- **EXERCISE PROMPT**
Look through the data below for the string "allow", and copy every line where it turns up.

- **AVAILABLE DATA**

--------------------------------------------------

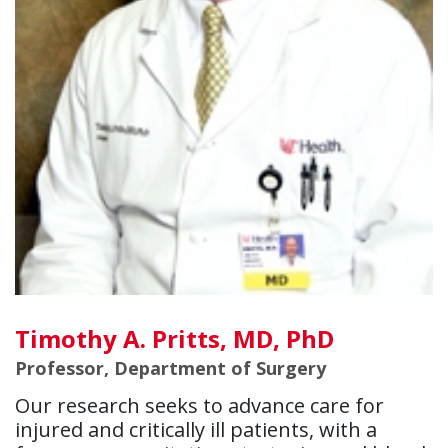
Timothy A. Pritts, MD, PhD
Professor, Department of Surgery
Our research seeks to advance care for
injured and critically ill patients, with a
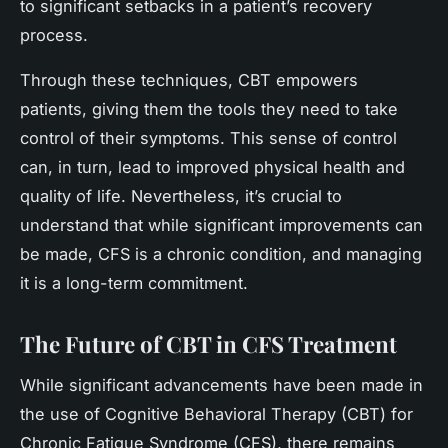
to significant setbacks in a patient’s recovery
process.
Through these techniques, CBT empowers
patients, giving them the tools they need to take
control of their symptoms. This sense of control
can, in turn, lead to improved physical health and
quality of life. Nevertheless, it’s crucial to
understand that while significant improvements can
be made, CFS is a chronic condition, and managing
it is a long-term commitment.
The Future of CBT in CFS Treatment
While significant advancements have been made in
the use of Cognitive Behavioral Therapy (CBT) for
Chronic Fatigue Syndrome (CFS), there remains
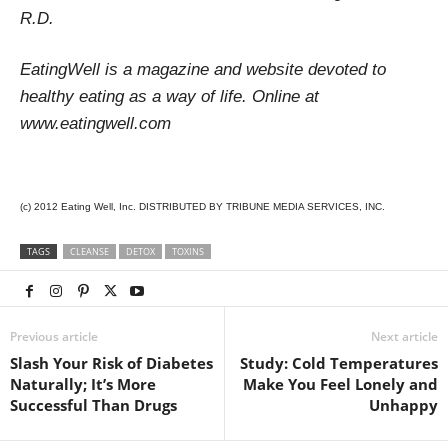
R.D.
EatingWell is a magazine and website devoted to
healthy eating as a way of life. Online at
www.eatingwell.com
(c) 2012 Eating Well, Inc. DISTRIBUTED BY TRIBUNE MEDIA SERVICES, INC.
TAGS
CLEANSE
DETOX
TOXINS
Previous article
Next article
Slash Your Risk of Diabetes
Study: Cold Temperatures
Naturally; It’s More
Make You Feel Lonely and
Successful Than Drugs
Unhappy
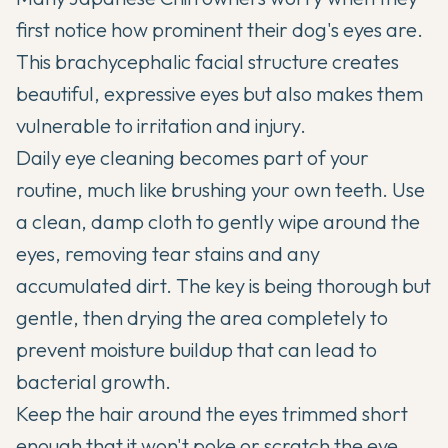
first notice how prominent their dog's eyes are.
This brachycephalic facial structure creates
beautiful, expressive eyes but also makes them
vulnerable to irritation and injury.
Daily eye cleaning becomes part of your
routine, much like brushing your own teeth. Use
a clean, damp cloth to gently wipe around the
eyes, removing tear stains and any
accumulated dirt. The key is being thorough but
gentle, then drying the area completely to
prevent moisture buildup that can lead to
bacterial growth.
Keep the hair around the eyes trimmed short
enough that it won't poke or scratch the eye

--------------------------------------------------

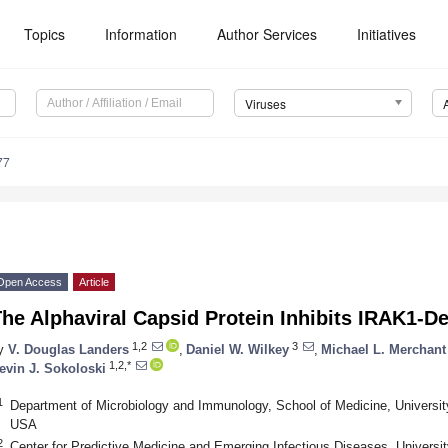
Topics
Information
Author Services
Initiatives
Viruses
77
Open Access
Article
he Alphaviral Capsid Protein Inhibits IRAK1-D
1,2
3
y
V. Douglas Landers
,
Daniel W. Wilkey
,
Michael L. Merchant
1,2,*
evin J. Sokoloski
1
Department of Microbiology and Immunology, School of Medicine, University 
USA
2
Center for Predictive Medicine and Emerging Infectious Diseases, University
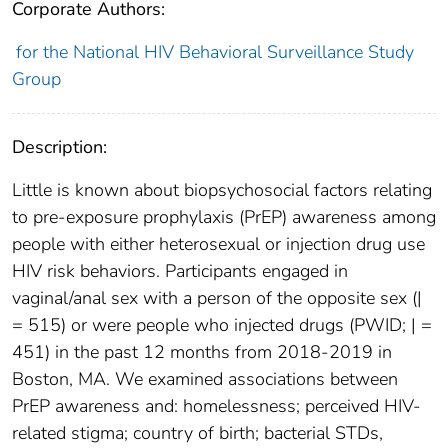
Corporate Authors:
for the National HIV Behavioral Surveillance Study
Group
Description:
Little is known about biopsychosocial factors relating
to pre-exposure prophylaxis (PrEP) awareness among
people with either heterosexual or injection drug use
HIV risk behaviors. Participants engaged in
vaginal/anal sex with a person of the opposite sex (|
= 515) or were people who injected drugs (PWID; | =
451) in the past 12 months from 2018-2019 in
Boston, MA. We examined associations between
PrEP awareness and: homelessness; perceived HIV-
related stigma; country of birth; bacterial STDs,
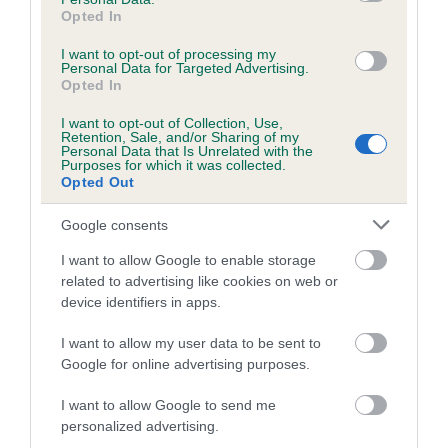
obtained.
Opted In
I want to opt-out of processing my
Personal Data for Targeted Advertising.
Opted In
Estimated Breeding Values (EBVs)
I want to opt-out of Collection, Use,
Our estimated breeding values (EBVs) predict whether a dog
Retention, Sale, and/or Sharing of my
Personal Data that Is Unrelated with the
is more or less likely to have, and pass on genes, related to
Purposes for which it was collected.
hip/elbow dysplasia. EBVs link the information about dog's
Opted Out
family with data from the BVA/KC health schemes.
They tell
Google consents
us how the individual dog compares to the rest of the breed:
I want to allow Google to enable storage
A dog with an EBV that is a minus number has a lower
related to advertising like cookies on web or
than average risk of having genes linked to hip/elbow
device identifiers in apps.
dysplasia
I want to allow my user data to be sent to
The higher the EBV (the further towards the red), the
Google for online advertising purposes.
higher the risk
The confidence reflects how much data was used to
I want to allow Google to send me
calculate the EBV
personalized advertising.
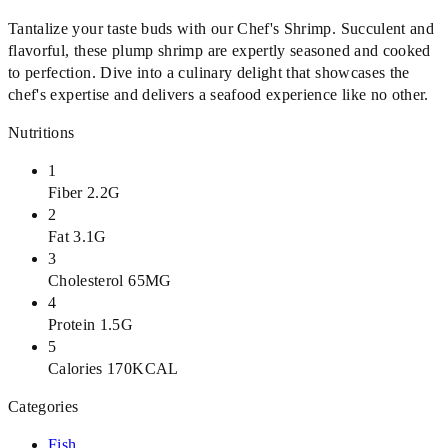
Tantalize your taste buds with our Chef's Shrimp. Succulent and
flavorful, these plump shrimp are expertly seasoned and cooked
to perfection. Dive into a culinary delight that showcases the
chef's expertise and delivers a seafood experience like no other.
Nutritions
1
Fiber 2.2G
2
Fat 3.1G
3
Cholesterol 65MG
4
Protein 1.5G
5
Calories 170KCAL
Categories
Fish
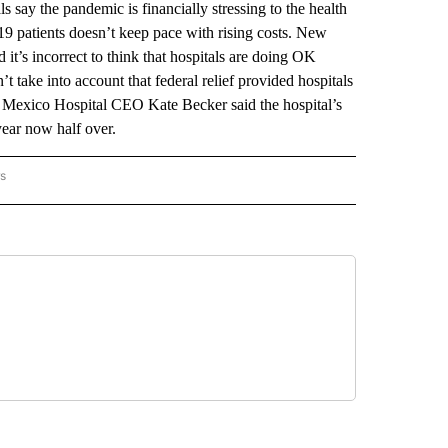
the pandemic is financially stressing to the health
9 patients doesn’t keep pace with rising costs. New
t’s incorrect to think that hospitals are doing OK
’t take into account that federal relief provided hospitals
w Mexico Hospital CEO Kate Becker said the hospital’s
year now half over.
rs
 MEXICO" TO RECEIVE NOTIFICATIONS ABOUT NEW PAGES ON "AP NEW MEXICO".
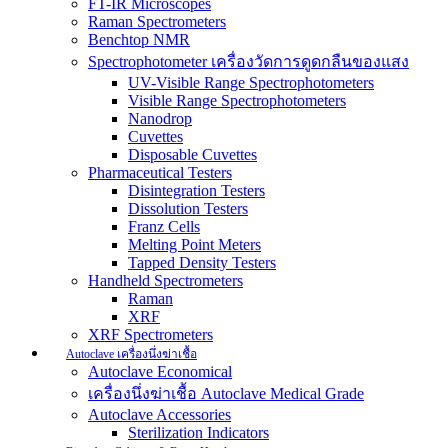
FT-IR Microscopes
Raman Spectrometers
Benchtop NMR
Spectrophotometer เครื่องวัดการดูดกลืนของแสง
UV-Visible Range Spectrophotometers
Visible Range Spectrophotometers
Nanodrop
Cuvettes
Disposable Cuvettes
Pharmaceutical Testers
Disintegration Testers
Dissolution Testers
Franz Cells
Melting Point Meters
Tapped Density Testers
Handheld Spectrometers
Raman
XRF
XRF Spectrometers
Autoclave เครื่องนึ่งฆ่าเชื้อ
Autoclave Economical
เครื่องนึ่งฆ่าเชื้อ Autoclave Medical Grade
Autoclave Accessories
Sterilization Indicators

--------------------------------------------------

- **PROBLEM SOLUTION**
I want to allow Google to enable storage
I want to allow my user data to be sent to
I want to allow Google to send me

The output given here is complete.